**What you are asked to do:** Rewrite the lines between the one holding "family: Malvaceae" and the one holding "scientific name: Cardamine bulbosa", inclusive, from the entries below as a numbered list, omitting any blank lines.

**Records for this exercise:**
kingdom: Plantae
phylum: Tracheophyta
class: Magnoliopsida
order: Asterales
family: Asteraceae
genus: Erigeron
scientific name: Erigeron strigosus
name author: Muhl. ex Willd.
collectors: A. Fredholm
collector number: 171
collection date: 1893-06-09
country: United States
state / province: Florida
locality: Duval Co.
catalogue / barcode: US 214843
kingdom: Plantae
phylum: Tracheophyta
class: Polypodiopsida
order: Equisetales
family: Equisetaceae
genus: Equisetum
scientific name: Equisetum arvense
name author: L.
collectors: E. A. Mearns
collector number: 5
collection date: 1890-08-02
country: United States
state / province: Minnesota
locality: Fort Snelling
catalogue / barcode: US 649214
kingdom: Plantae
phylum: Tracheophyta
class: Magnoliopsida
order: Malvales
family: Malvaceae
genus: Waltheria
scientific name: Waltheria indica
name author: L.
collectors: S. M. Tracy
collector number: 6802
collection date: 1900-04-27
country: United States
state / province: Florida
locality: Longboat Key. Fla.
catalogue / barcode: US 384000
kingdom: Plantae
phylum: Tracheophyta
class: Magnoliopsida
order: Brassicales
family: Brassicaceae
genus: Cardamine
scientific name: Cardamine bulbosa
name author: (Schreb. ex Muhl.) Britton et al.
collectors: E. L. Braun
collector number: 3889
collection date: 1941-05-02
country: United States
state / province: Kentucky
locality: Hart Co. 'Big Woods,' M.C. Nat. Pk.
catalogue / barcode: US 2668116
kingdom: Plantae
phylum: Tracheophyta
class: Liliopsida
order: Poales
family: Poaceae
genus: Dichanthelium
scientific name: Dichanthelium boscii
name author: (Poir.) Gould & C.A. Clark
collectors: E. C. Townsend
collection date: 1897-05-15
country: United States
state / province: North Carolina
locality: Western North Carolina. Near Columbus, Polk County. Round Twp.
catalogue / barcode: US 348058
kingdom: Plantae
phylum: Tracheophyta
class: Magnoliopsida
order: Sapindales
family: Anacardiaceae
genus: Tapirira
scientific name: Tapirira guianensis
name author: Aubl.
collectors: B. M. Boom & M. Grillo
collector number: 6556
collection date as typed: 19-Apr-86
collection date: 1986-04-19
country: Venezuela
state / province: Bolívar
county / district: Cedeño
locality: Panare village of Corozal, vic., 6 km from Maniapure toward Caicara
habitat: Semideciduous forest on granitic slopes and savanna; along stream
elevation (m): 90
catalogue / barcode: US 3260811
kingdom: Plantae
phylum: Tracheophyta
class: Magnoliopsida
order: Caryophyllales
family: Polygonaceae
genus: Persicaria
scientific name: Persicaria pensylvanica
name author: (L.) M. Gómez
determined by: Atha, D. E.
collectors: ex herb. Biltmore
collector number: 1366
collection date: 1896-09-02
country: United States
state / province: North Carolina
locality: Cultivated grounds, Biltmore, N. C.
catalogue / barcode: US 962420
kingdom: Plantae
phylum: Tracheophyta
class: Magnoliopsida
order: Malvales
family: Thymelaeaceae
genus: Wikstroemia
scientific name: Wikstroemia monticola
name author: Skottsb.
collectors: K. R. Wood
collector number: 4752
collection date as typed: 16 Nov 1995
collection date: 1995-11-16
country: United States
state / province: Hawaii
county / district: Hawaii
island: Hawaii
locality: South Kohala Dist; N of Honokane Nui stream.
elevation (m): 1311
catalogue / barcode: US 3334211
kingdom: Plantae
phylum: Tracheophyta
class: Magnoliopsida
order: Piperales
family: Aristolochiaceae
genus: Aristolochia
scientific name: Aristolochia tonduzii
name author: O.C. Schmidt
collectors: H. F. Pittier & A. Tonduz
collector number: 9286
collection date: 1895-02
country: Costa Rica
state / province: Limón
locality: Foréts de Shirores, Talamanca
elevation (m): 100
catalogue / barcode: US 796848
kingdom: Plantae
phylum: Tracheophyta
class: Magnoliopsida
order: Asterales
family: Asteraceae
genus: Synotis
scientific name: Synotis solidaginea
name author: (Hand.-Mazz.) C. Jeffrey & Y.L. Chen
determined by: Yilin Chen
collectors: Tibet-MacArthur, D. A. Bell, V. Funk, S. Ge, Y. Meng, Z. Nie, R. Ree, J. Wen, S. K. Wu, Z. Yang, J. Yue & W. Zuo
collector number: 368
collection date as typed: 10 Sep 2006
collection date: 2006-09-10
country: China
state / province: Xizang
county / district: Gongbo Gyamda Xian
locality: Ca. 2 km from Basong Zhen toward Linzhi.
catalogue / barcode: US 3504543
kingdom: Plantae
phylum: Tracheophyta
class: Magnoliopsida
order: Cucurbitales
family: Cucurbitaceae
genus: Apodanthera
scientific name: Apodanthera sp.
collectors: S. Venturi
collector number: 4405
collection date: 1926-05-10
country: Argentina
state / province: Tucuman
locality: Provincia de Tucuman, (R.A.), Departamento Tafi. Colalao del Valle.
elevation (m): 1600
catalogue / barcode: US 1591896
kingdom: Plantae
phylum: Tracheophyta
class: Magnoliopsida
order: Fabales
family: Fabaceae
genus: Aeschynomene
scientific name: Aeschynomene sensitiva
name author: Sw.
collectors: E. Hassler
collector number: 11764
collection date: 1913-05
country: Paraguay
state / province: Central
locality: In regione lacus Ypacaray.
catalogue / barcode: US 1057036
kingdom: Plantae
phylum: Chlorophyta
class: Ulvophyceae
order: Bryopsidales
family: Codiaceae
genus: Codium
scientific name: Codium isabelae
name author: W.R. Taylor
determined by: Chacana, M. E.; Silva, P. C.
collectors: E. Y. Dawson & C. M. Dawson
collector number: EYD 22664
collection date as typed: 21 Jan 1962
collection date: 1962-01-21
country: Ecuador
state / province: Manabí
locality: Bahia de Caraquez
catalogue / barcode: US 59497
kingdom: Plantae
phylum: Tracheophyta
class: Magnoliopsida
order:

**Answer to the exercise:**
1. family: Malvaceae
2. genus: Waltheria
3. scientific name: Waltheria indica
4. name author: L.
5. collectors: S. M. Tracy
6. collector number: 6802
7. collection date: 1900-04-27
8. country: United States
9. state / province: Florida
10. locality: Longboat Key. Fla.
11. catalogue / barcode: US 384000
12. kingdom: Plantae
13. phylum: Tracheophyta
14. class: Magnoliopsida
15. order: Brassicales
16. family: Brassicaceae
17. genus: Cardamine
18. scientific name: Cardamine bulbosa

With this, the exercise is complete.